## AIM OF THE TASK
Rewrite the listing below with every "pose" changed to "camera" and nothing else altered. Leave the pictures out of your answer.

## RECORDS SUPPLIED
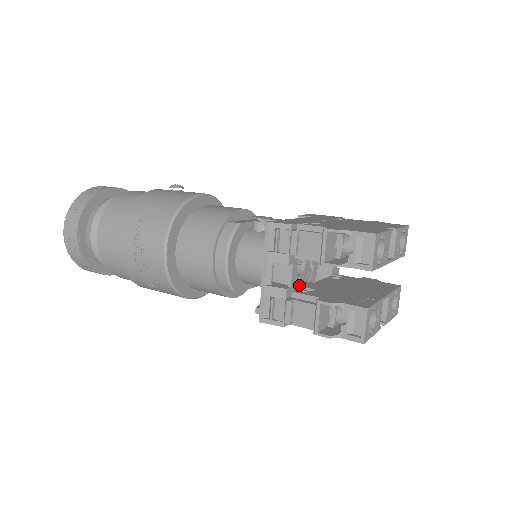
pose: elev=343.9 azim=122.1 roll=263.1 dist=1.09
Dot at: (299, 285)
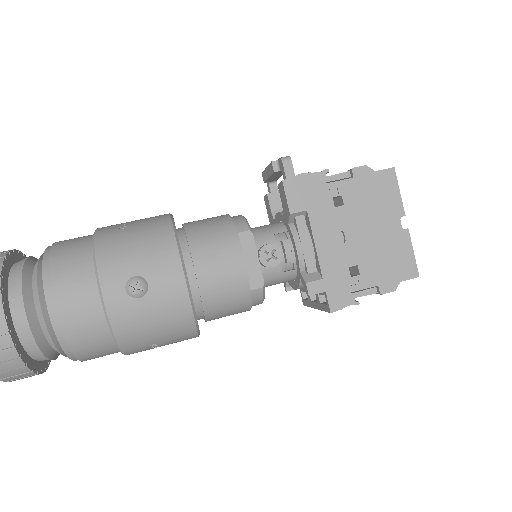
Dot at: occluded
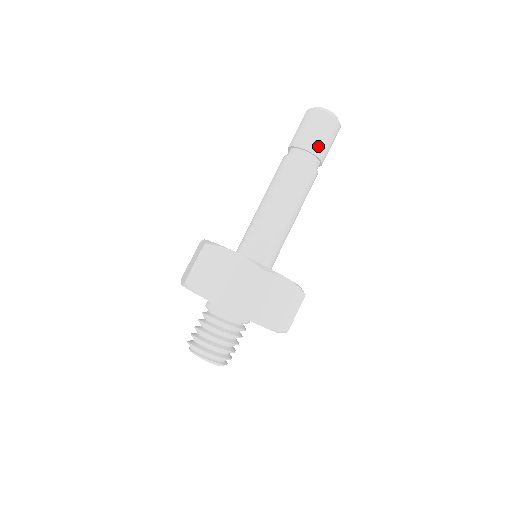
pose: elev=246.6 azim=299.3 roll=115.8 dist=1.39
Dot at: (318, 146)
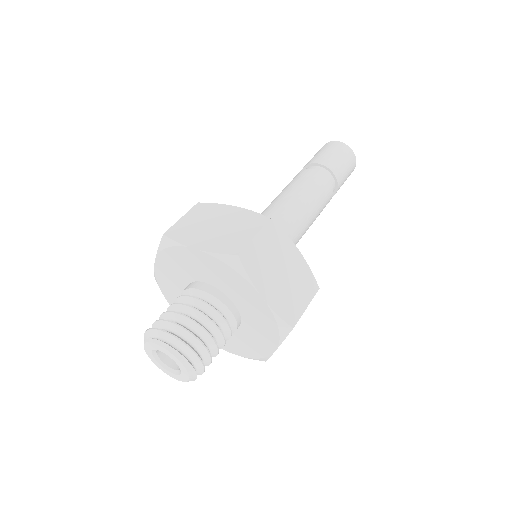
Dot at: (334, 164)
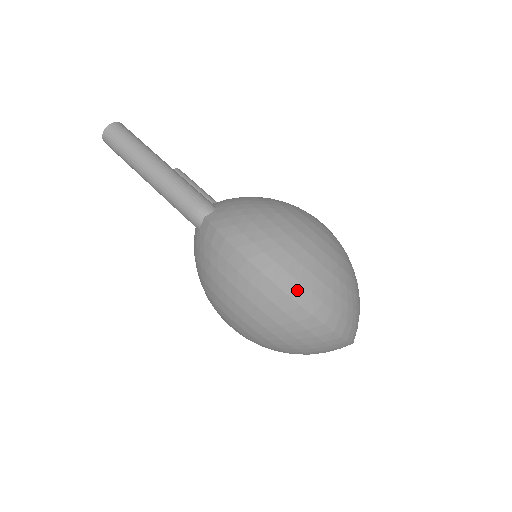
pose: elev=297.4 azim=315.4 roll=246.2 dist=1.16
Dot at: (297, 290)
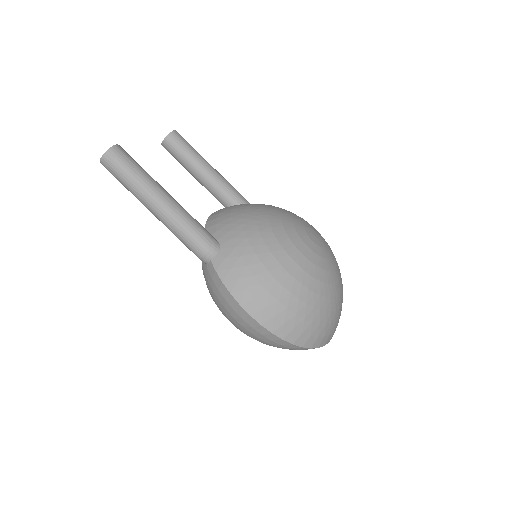
Dot at: (290, 334)
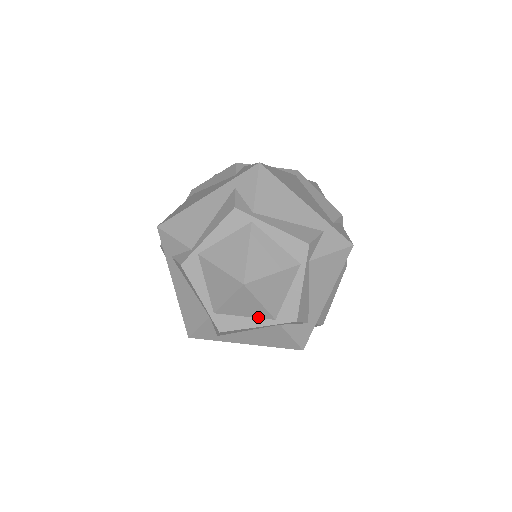
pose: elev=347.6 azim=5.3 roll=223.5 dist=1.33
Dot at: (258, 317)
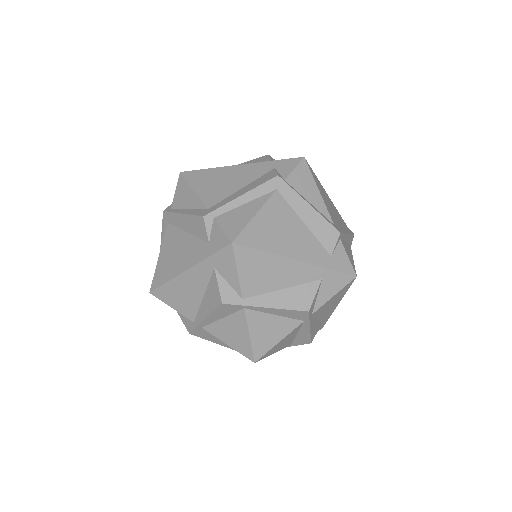
Dot at: occluded
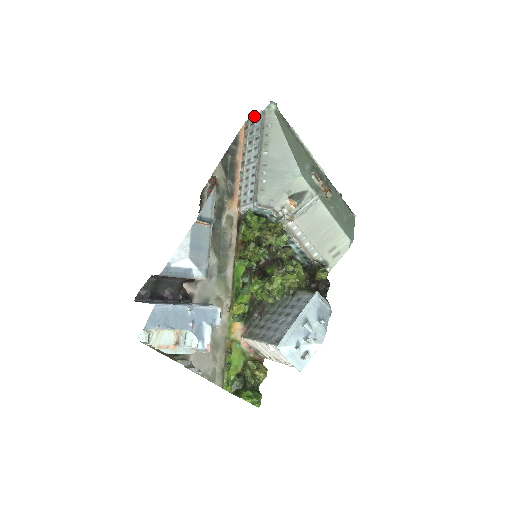
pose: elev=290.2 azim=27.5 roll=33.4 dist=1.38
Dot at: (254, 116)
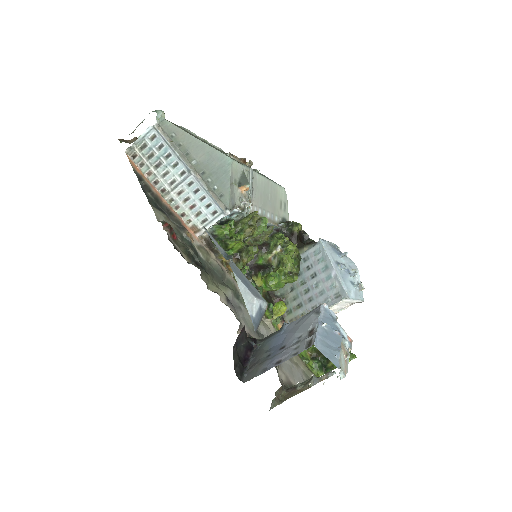
Dot at: (139, 138)
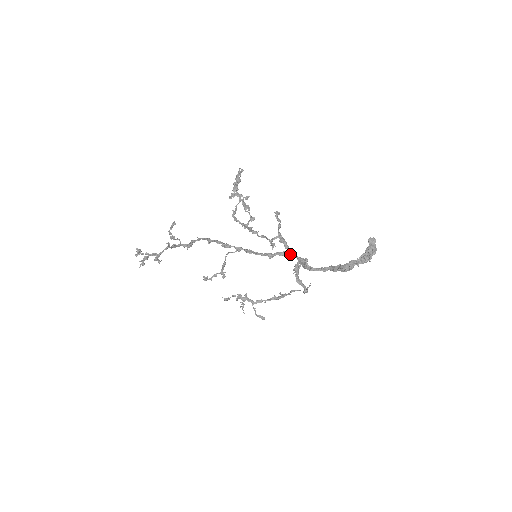
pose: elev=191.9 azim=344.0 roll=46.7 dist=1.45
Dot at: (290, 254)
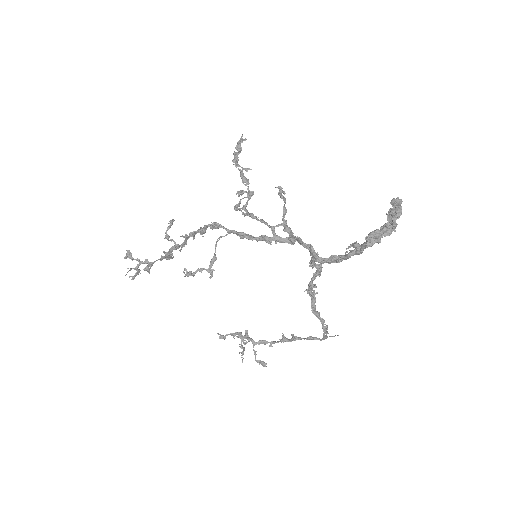
Dot at: (293, 239)
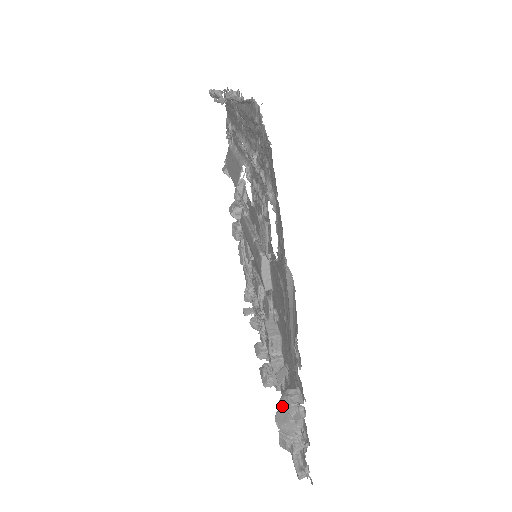
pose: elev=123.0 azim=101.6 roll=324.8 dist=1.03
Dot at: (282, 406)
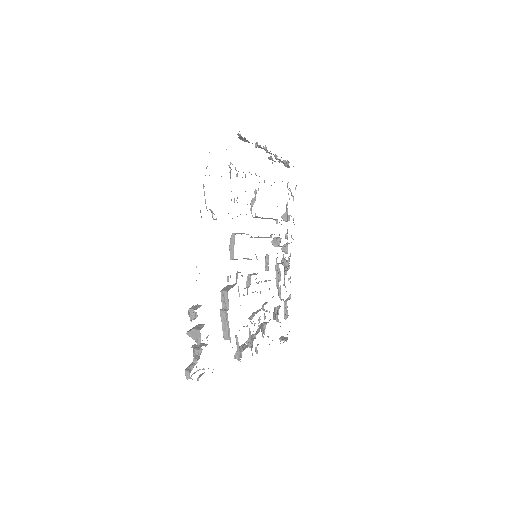
Dot at: (188, 311)
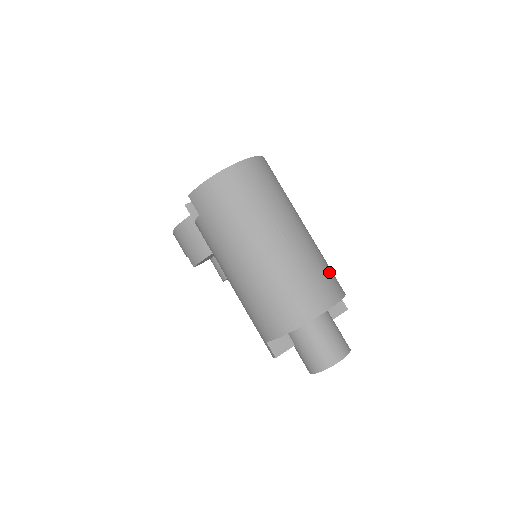
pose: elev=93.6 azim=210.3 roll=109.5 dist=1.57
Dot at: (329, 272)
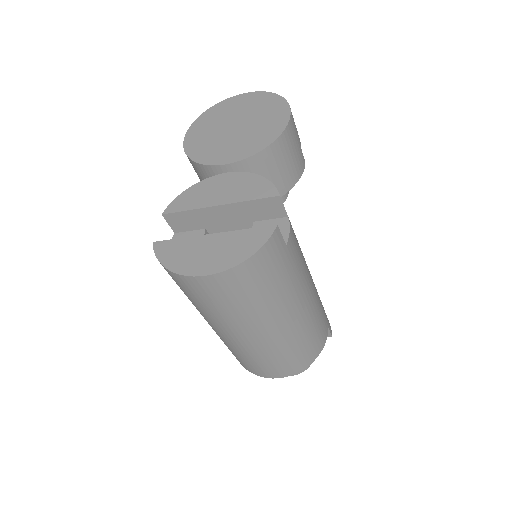
Dot at: (303, 350)
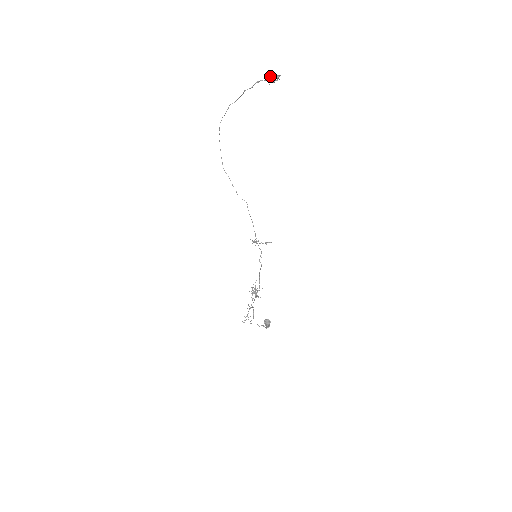
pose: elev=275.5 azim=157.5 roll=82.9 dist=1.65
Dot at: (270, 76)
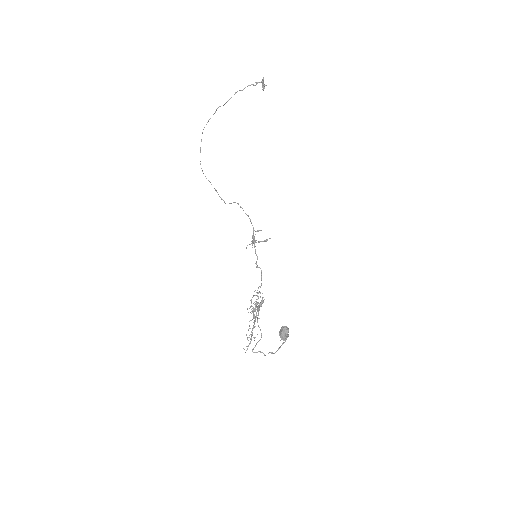
Dot at: occluded
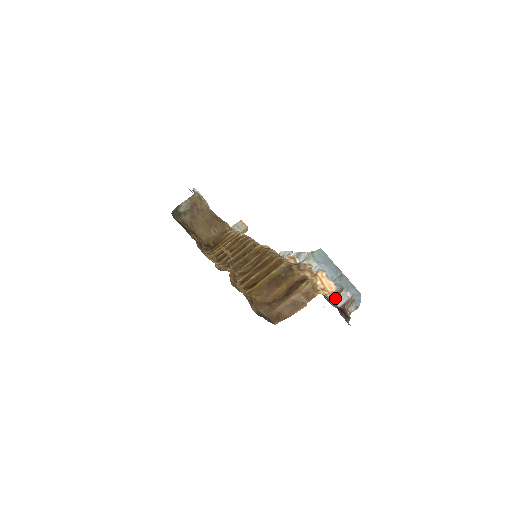
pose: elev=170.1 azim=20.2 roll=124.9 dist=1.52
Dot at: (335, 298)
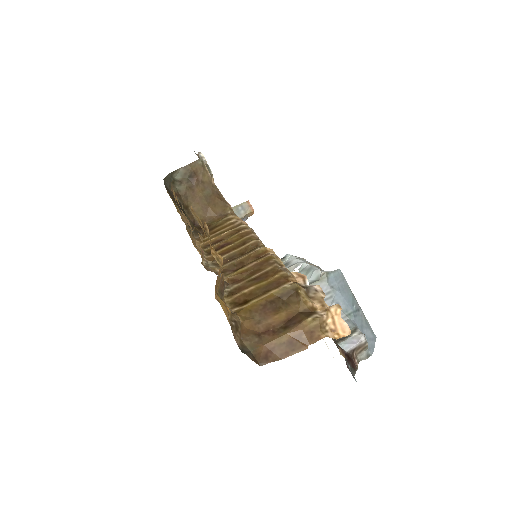
Dot at: (344, 339)
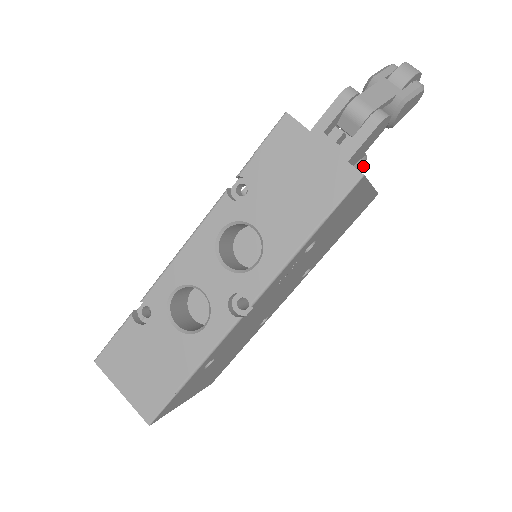
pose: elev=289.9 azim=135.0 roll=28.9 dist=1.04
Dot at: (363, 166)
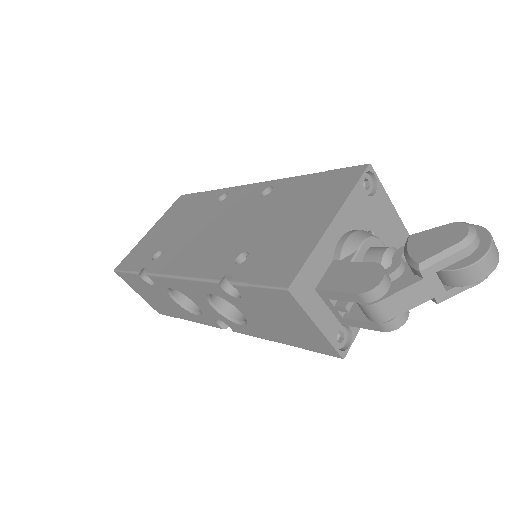
Dot at: occluded
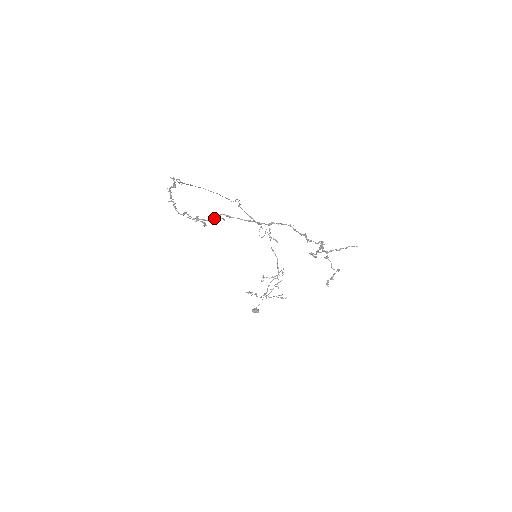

## EXERCISE ANSWER
camera: elev=343.9 azim=122.1 roll=263.1 dist=1.09
Dot at: (299, 285)
Dot at: occluded
camera: elev=246.6 azim=299.3 roll=115.8 dist=1.39
Dot at: (318, 146)
Dot at: (334, 164)
camera: elev=297.4 azim=315.4 roll=246.2 dist=1.16
Dot at: (297, 290)
Dot at: (290, 334)
camera: elev=347.6 azim=5.3 roll=223.5 dist=1.33
Dot at: (258, 317)
Dot at: occluded
camera: elev=290.2 azim=27.5 roll=33.4 dist=1.38
Dot at: (254, 116)
Dot at: (139, 138)
camera: elev=191.9 azim=344.0 roll=46.7 dist=1.45
Dot at: (290, 254)
Dot at: (293, 239)
camera: elev=123.0 azim=101.6 roll=324.8 dist=1.03
Dot at: (282, 406)
Dot at: (188, 311)
camera: elev=93.6 azim=210.3 roll=109.5 dist=1.57
Dot at: (329, 272)
Dot at: (303, 350)
camera: elev=275.5 azim=157.5 roll=82.9 dist=1.65
Dot at: (270, 76)
Dot at: occluded
camera: elev=170.1 azim=20.2 roll=124.9 dist=1.52
Dot at: (335, 298)
Dot at: (344, 339)
camera: elev=289.9 azim=135.0 roll=28.9 dist=1.04
Dot at: (363, 166)
Dot at: occluded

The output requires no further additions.